さっきまで土気色だった受付嬢が一気に生き生きし始めた。元気すぎて少し怖い。

しばらく魔術式のことを語っていたと思ったら、しばらくして暴走していたことに気が付きそっと登録用の器具を机に置いた。


「あ、あの、お姉さん気にしないで下さい。好きなことを熱く語りたいという気持ちは、とてもわかりますので……!」

「テオ、テオ。落ち着け。それはフォローになってねぇから」

「あう……すみません……えっと、ターナは文字の読み書きは?」

「出来る。統領から最低限は教わったからな」


チラ、とテオの書く名前を見て家族名を同一のものにした。

テオ・ノクターンとタナトス・ノクターン。どこでそんな家族名思いつくのか不思議でならない。

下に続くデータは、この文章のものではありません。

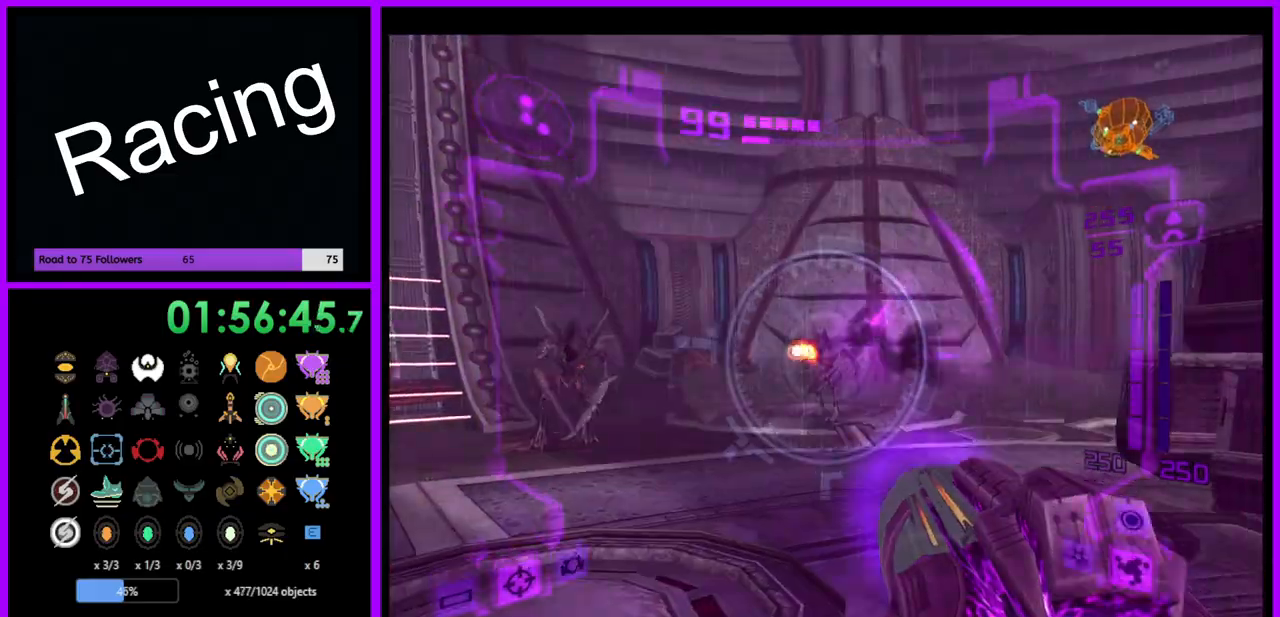
{"buttons": [], "left_stick": "left", "right_stick": "center", "events": [[17, "left_stick", "left"], [33, "A", "down"], [100, "A", "up"], [183, "A", "down"], [267, "A", "up"], [333, "A", "down"], [400, "A", "up"], [500, "L1", "up"]]}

受付嬢が俺の名前を見て、真っ赤になった顔が真っ青になっている。表情豊かだなと遠い目をしながら、指を小型ナイフで切りタグに血を垂らす。

タグにはきちんと、その通りの名前が刻まれていた。テオも同じのようだ。

手慣れた手つきで、俺の指先をハンカチで拭っている。あっという間に血が止まった辺り、止血剤が仕込まれていたんだろう。

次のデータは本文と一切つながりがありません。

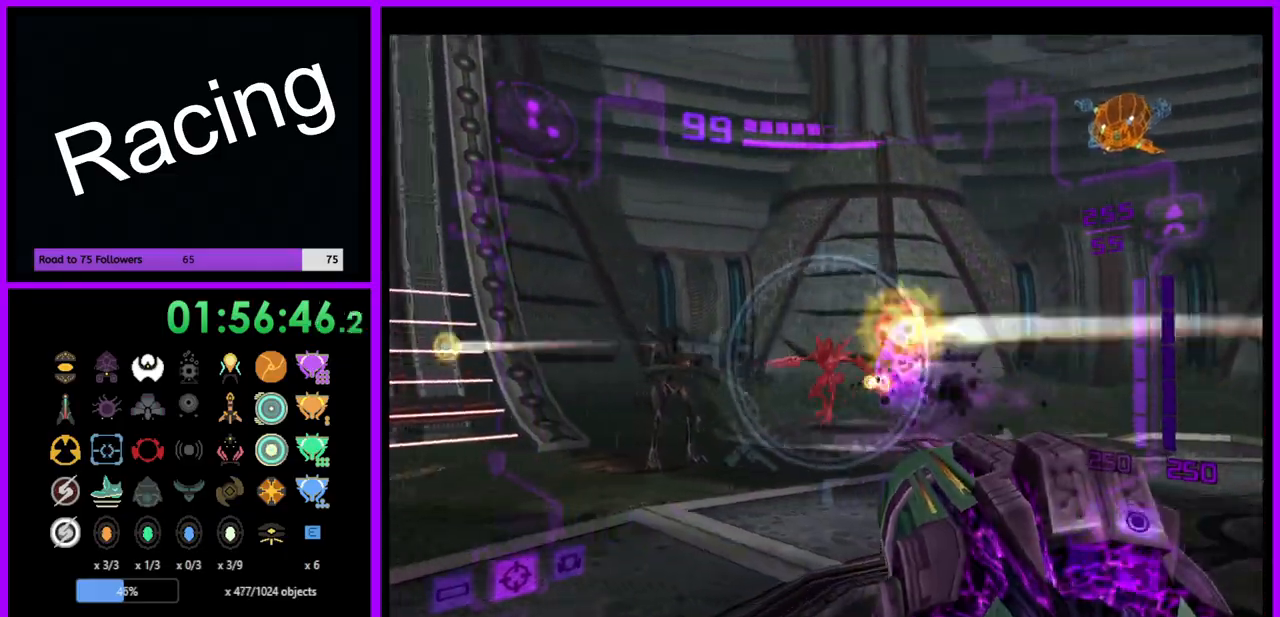
{"buttons": ["L1"], "left_stick": "up", "right_stick": "center", "events": [[233, "left_stick", "up-left"], [267, "L1", "down"], [333, "A", "down"], [333, "left_stick", "up"], [433, "A", "up"]]}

そういう気配りをしたテオは、血が出ている指先をそのままにしている。


「おい、このハンカチ……」

「ターナが使った分が最後なんです。あ、私はこのままにしていれば血は止まりますからね!」


元気だと腕を振り回しているが、そのままにしておくのはよろしくない。

振り回す片手を掴み、血が出る指先に舌を這わせる。

血の味は久しぶりだ。一通り舐め取り、口に含むと血が止まったのがわかった。


「ん……もう血は止まったみたいだな……って、どうしたテオ」

「んひぇえええ……」

「なんでそんなに真っ赤なんだ?別に傷を舐めるくらい普通だろ?」

「普通じゃないです!全然、普通とは違います!もうっ!ターナの舐め方が、すごくいやらしいんですよ!!」


それは大袈裟なんじゃないかと、受付嬢と周囲の冒険者を見ると全員顔が赤い。

隅にいる冒険者は静かに自分のイチモツをしこっているのは見なかったことにする。


「……とりあえず、宿に戻ったら常識を教えて欲しい」

「はい……そうしましょう……」


受付嬢からタグを受け取り、冒険者ギルドの使い方について説明の後すぐに宿へと戻った。

市場は活気づいているが、顔を真っ赤にさせたテオをそのままに居させるわけにはいかない。

部屋に戻ってすぐに、テオをベッドに寝かせておいた。色々とキャパシティオーバーのようで、気絶するように眠ってしまった。

どの程度なら普通なのか。俺自身の居た場所が特殊すぎたせいか、その認識がずれていることはしっかりと理解できた出来事だった。